The Florida Supreme Court said Thursday that a petition-signature revocation law, passed in 2007, substantially burdened the rights of citizen-led efforts to change the Constitution.

The court threw out the signature revocation law in June in an emergency order after being asked by Florida Hometown Democracy to void the law. But the court didn’t issue its opinion explaining the ruling until Thursday.

In 2007, the Legislature passed a law allowing voters who signed a ballot initiative petition to later cancel their signature, thus allowing counter campaigns to surface and potentially stop an initiative from ever reaching the voters.

Leslie Blackner, president of Hometown Democracy, filed suit against the state, saying the new law was unconstitutional. Hometown Democracy is pushing an amendment that would require local votes before changes in growth plans.

The group, which has since qualified for the November 2010 ballot, was facing opposition from several groups and feared that many signers would be convinced to change their minds, thereby thwarting Hometown Democracy's chances at making the ballot.

“All opposition has tried every trick in the book to derail us,” Blackner said Thursday.

A circuit court sided with the state, but the First District Court of Appeal overturned the decision in 2008. When it came before the Florida Supreme Court, lawyers for Secretary of State Kurt Browning argued that the law gives voters a chance to change their minds, particularly if they were not fully informed about the issue in the first place. It would also help rout out forgeries, the state argued.

The court disagreed, in a 4-2 decision, writing that even though the initiative-petition method is a state-created right, it does “not mean that the Legislature possesses unbounded authority to limit the constitutional right.”

“These signature-revocation provisions substantially burden the constitutional rights of initiative proponents and initiative signatories by affording initiative opponents an unopposed, definitive opportunity to ?persuade electors to revoke their signatures for any reason and by any means, even illegitimate,” the opinion reads.
The law was not initially proposed by the Department of State, but pushed by the business lobby, which is generally opposed to the Hometown Democracy amendment, arguing it will stifle economic growth. However, Browning, as secretary of state, is charged with upholding election laws.
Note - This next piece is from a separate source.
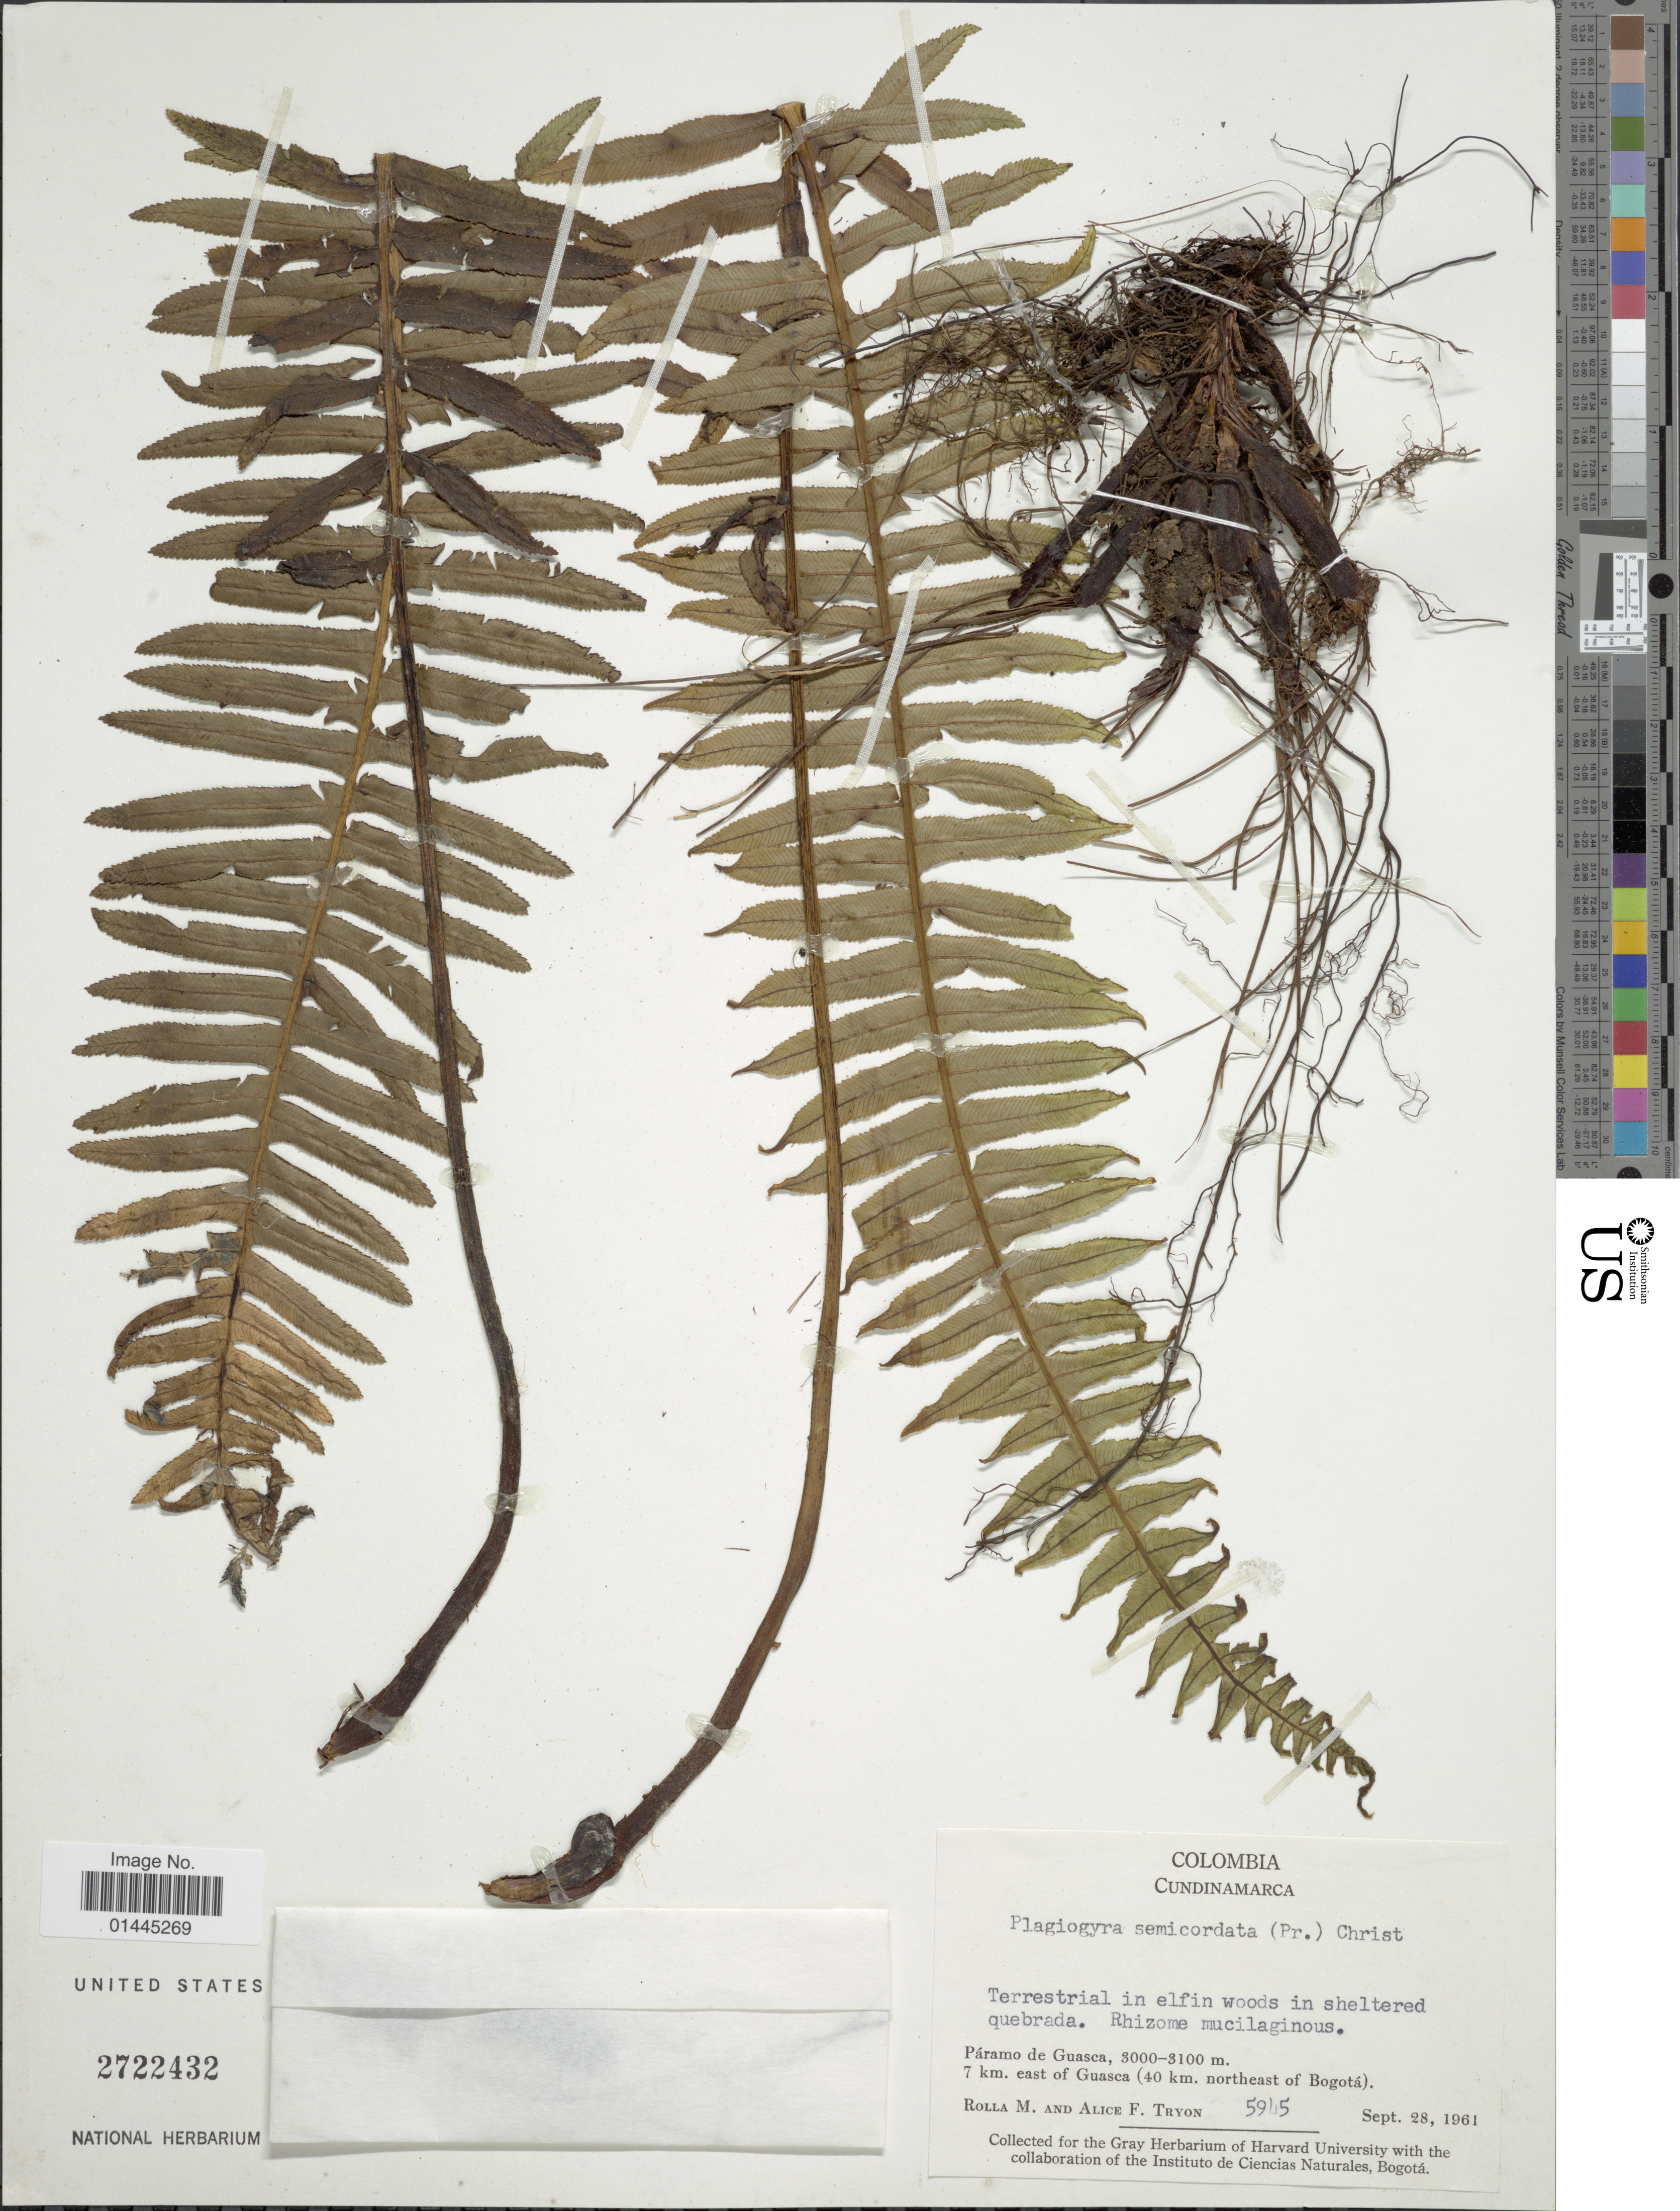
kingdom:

Jennifer Krell Davis, a spokeswoman for Browning, said the department is “still processing the opinion.”

In a dissenting opinion, Justice Ricky Polston, with Justice Charles Canady concurring, wrote that the “revocation provisions are necessary for ballot integrity.

“It is not unconstitutional for the Florida Legislature to allow electors to revoke their signatures when they may have been obtained by undue influence, intimidation, or fraud or when the electors have simply changed their minds after being persuaded on the merits otherwise,” Polston wrote. “It is reasonable to empower electors with control over their own signatures so that they are not required to have their signatures on petitions counted against their will.”

Justice James Perry, the seventh justice on the court, did not participate in the decision because he was not appointed to the high court until March 2009, two months after the case was heard by the court.